* _TEXT_
· · ·

Music Video of the Day: Maybe Tomorrow Maybe Tonight by Earth and Fire (1973, directed by ????)


For today’s music video of the day, we have another song from the Dutch progressive band, Earth and Fire. I wrote a little about the history of Earth and Fire yesterday.

This is off of their third album, Atlantis.  From what I can tell, Maybe Tomorrow Maybe Tonight was the only single released off of Atlantis.  It was a hit for the band, breaking into the top ten in both their native Netherlands and in Belgium.  It only reached the 44th position in the German charts.  Who knows why.

This video, like the majority of the music videos from the 70s, is a performance clip.  Apparently, it was originally filmed for a Dutch television show.

Enjoy!

Music Video of the Day: Just Can’t Get Enough by Depeche Mode (1981, directed by Clive Richardson)


Just Can’t Get Enough is about as upbeat of a song as you are ever going to get from Depeche Mode.  That has a lot to do with the fact that it was written by Vince Clarke, who was a founding member of the band and who was considered to be the band’s leader until he left in November of 1981.  While Clarke went on to become best known as a member of Erasure, Depeche Mode went in a harder, less pop-orientated direction, with Martin Gore eventually taking over Clarke’s role as the band’s main songwriter.

Just Can’t Get Enough was the third single from Depeche Mood’s debut album, Speak & Spell.  The song was written as the punk scene was winding down and London club kids were looking for new music that wasn’t quite as aggressive and self-destructive.  Just Can’t Get Enough was the first Depeche Mode song to become a top ten hit in the UK.

The video, which was directed by Clive Richardson, was the band’s first and it remains the only Depeche Mode video to feature Vince Clarke.  The outdoor scenes were filmed at the Southbank Centre in London.  Though the video did occasionally air on MTV, it wasn’t placed in the station’s regular rotation.  In fact, MTV didn’t really embrace Depeche Mode’s videos until the release of Personal Jesus in 1989.

Enjoy!

Music Video of the Day: If You Leave by Orchestral Manoeuvres in the Dark (1986, directed by ????)


The year was 1986 and director John Hughes had a problem.

Test screenings for his latest film, Pretty in Pink, indicated that his target teen audience loved the film up until the final scene, which featured Molly Ringwald going to prom with her geeky best friend, Jon Cryer.  Audiences booed when they saw Ringwald dancing with Cryer instead of with Andrew McCarthy.  Realizing that he would have to refilm that entire final scene in order to give the audience what they wanted, Hughes also realized that he would need a new song to fit the mood.

As OMD’s Andy McCluskey later told Songfacts:

“We were delighted to be asked by John, and went to the set where Molly and John Cryer were shooting. Unfortunately, the original song that we wrote didn’t fit after they changed the whole ending. We had 2 days to write a new track at Larabee Studios in L.A. We worked until 4 a.m. writing a rough version and sent a motorbike to Paramount. John heard it, liked it, and our manager phoned us at 8 a.m. and told us to go back in and mix it. That’s how ‘If You Leave’ Happened! The song had to be 120 BPM cos that’s the tempo of ‘Don’t You (Forget About Me),‘ which is the track they actually shot the prom scene to. Unfortunately, the editor obviously had no sense of rhythm because they are all dancing out of time in the final film.”

· · ·

* _WHAT TO DO_
According to the music video posts, why did the song written for the new Pretty in Pink ending have to be 120 BPM? Answer in one to three sentences.

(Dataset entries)
· · ·

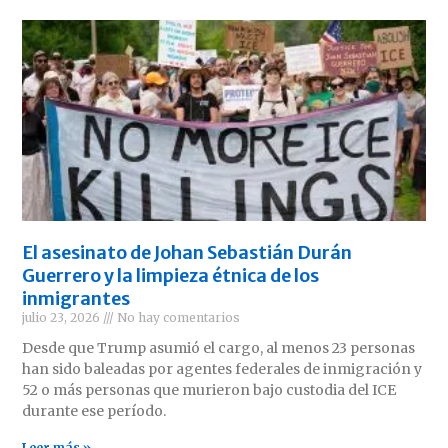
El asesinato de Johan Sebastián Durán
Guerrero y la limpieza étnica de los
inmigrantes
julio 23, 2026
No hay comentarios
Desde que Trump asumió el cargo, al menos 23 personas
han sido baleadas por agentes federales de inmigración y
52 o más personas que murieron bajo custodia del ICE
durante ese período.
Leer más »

· · ·

* _TASK RESULT_
The prom scene was actually shot to "Don't You (Forget About Me)," whose tempo is 120 BPM. The new song therefore had to match that tempo.